Data provided.
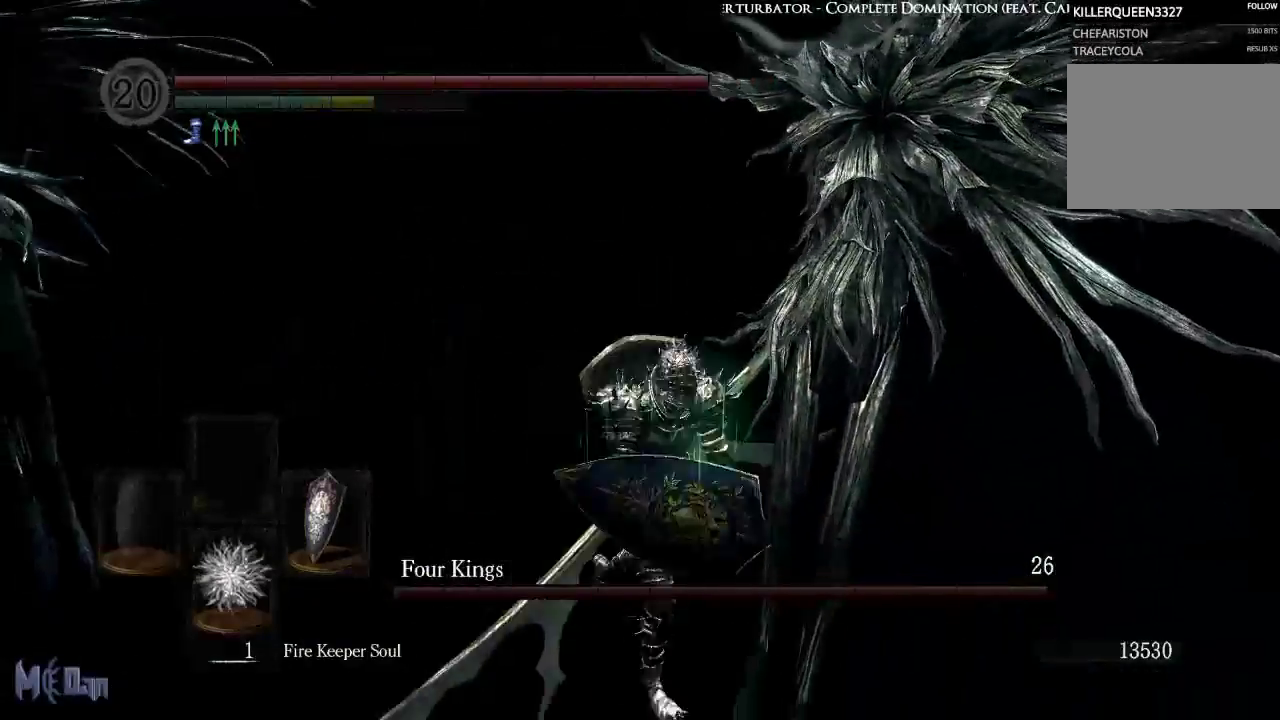
{"buttons": [], "left_stick": "up-right", "right_stick": "center", "events": [[167, "left_stick", "right"], [300, "left_stick", "up-right"]]}
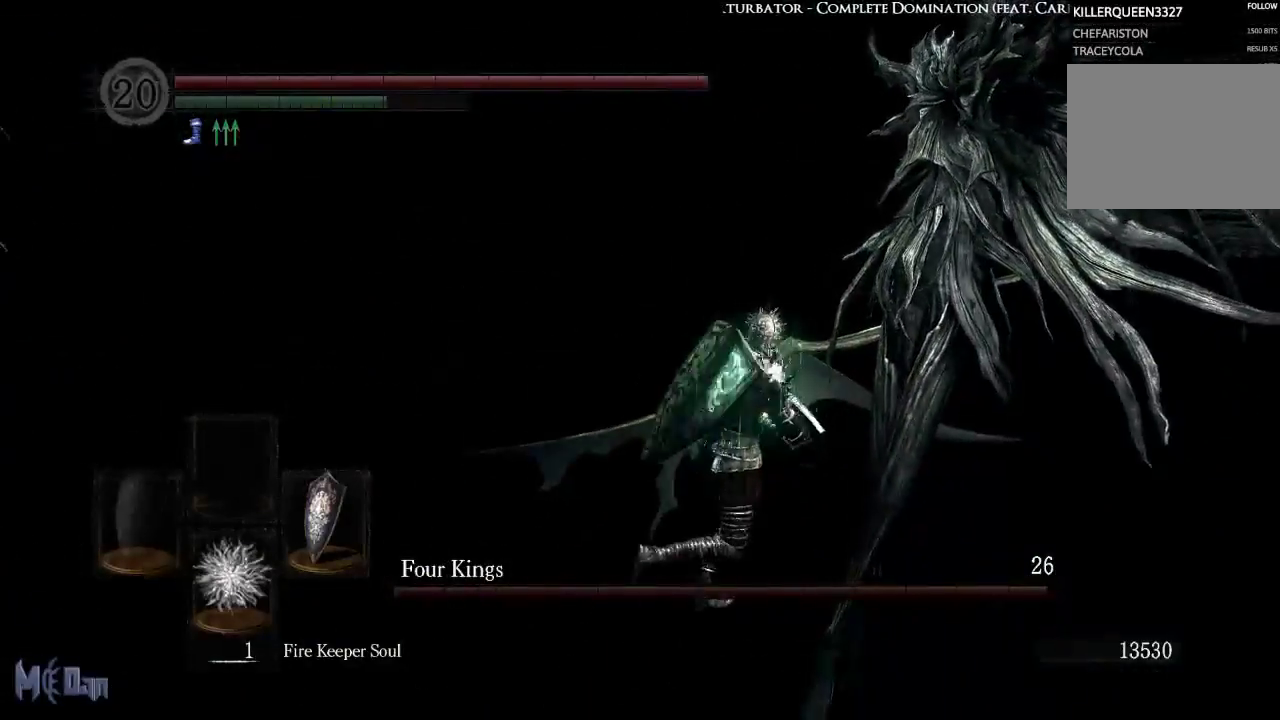
{"buttons": ["B"], "left_stick": "right", "right_stick": "center", "events": [[17, "left_stick", "right"], [500, "B", "down"]]}
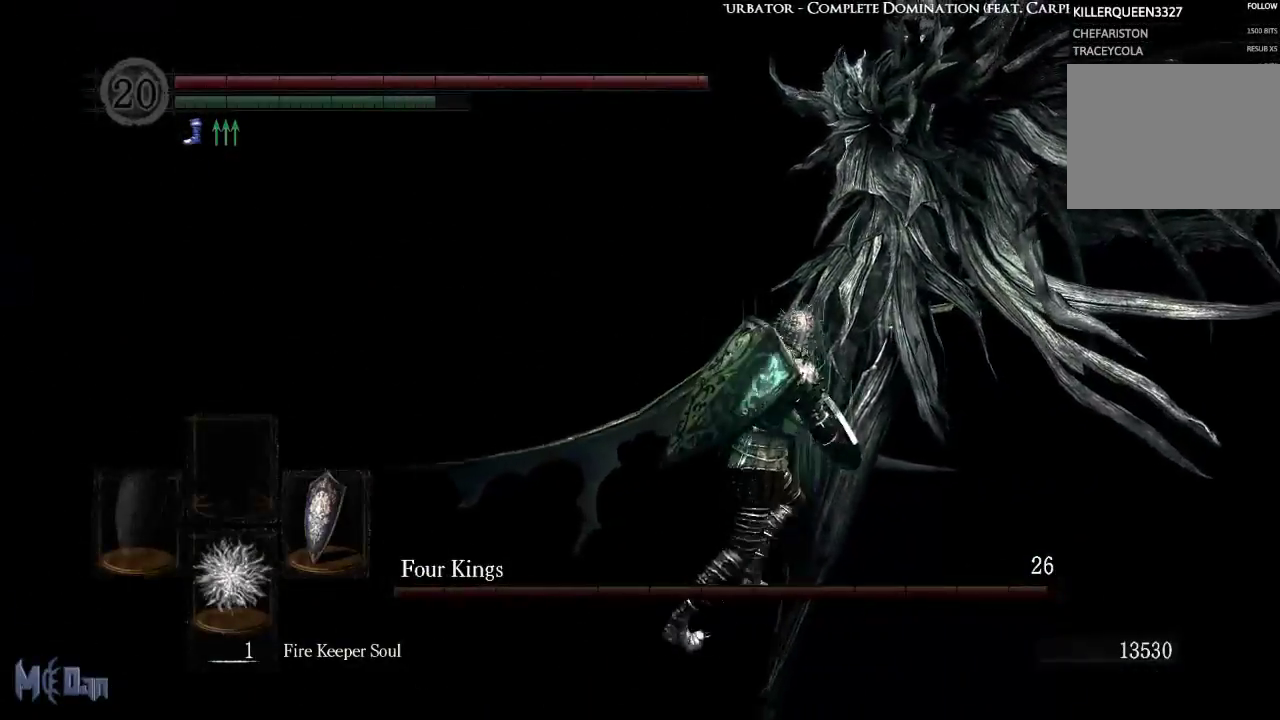
{"buttons": [], "left_stick": "up", "right_stick": "center", "events": [[33, "left_stick", "up-right"], [167, "B", "up"], [400, "left_stick", "up"]]}
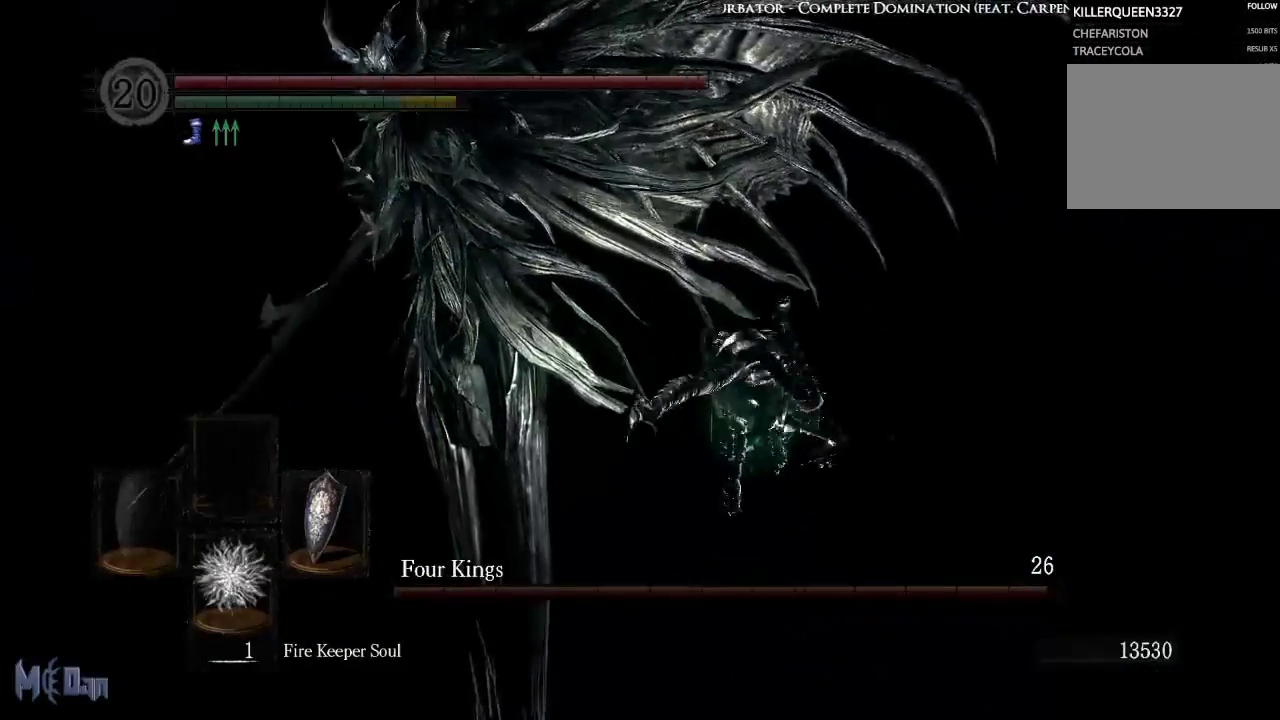
{"buttons": [], "left_stick": "up-left", "right_stick": "center", "events": [[183, "right_stick", "left"], [283, "left_stick", "up-left"], [400, "right_stick", "center"]]}
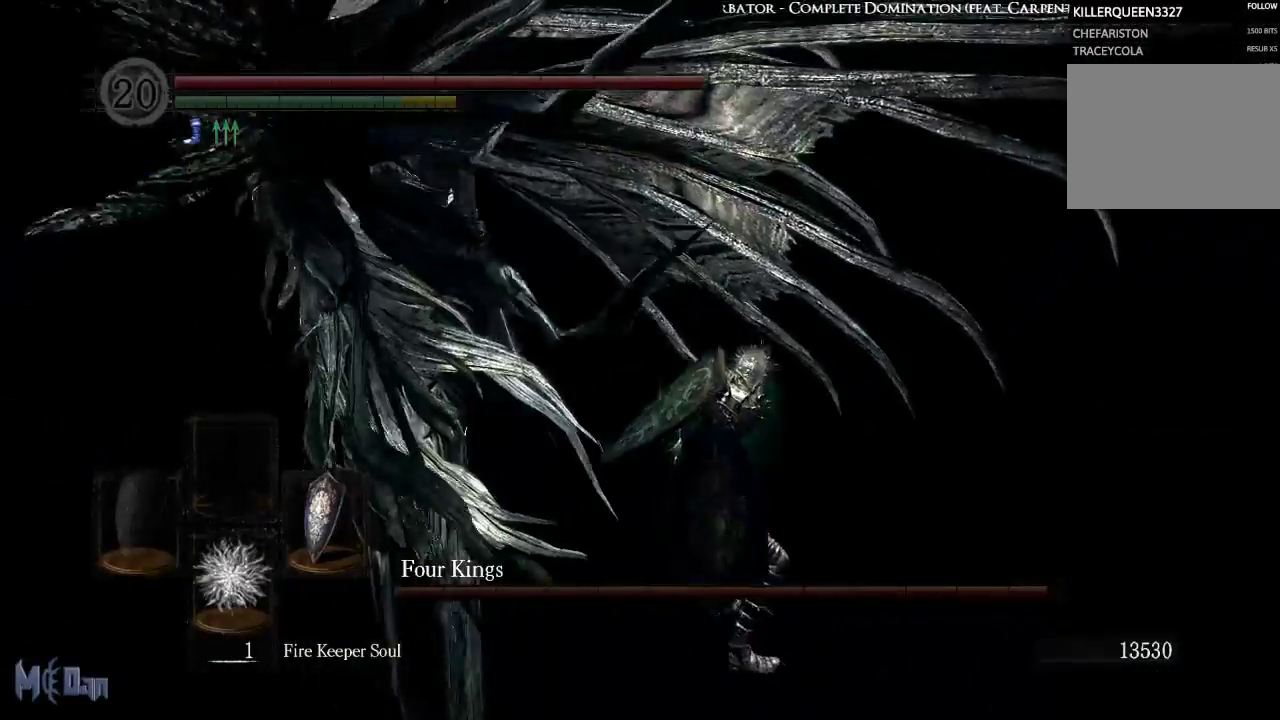
{"buttons": [], "left_stick": "up", "right_stick": "left", "events": [[167, "B", "down"], [267, "B", "up"], [400, "left_stick", "up"], [483, "right_stick", "left"]]}
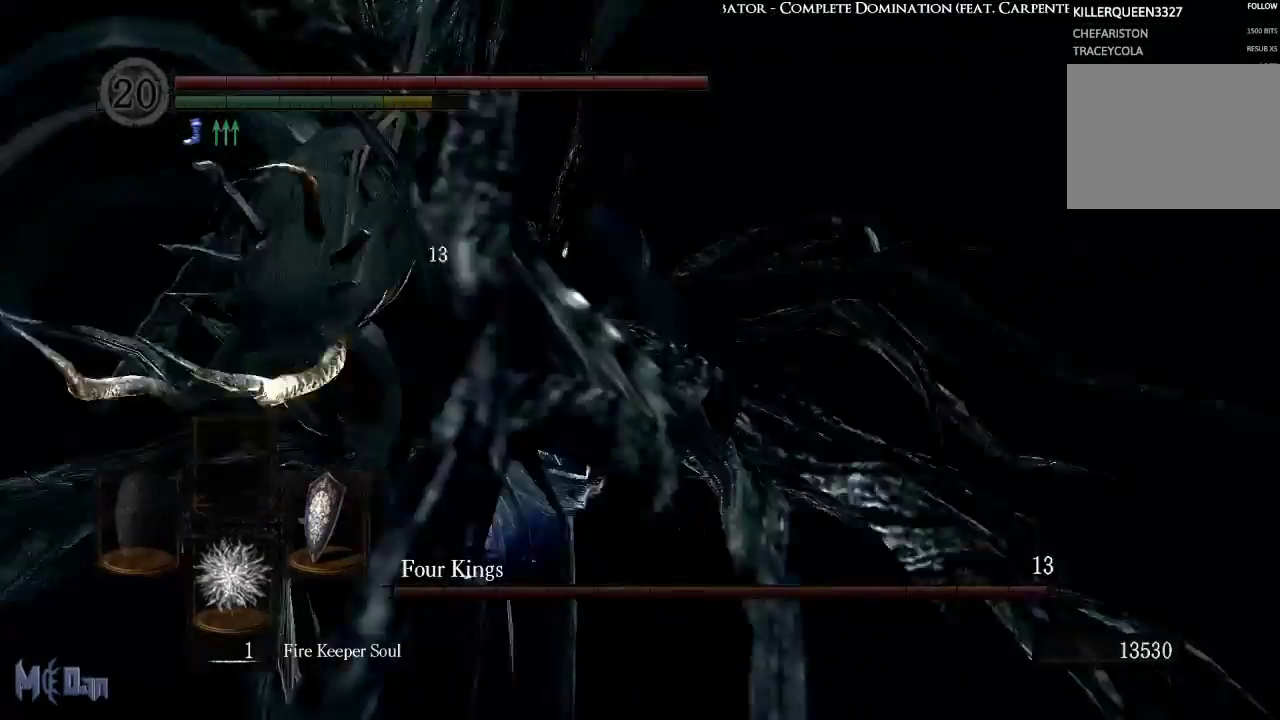
{"buttons": [], "left_stick": "right", "right_stick": "left", "events": [[117, "left_stick", "up-right"], [383, "left_stick", "right"]]}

Task directions.
Restate the records above exactly, less any pictures.

Reply.
{"buttons": [], "left_stick": "up-right", "right_stick": "center", "events": [[167, "left_stick", "right"], [300, "left_stick", "up-right"]]}
{"buttons": ["B"], "left_stick": "right", "right_stick": "center", "events": [[17, "left_stick", "right"], [500, "B", "down"]]}
{"buttons": [], "left_stick": "up", "right_stick": "center", "events": [[33, "left_stick", "up-right"], [167, "B", "up"], [400, "left_stick", "up"]]}
{"buttons": [], "left_stick": "up-left", "right_stick": "center", "events": [[183, "right_stick", "left"], [283, "left_stick", "up-left"], [400, "right_stick", "center"]]}
{"buttons": [], "left_stick": "up", "right_stick": "left", "events": [[167, "B", "down"], [267, "B", "up"], [400, "left_stick", "up"], [483, "right_stick", "left"]]}
{"buttons": [], "left_stick": "right", "right_stick": "left", "events": [[117, "left_stick", "up-right"], [383, "left_stick", "right"]]}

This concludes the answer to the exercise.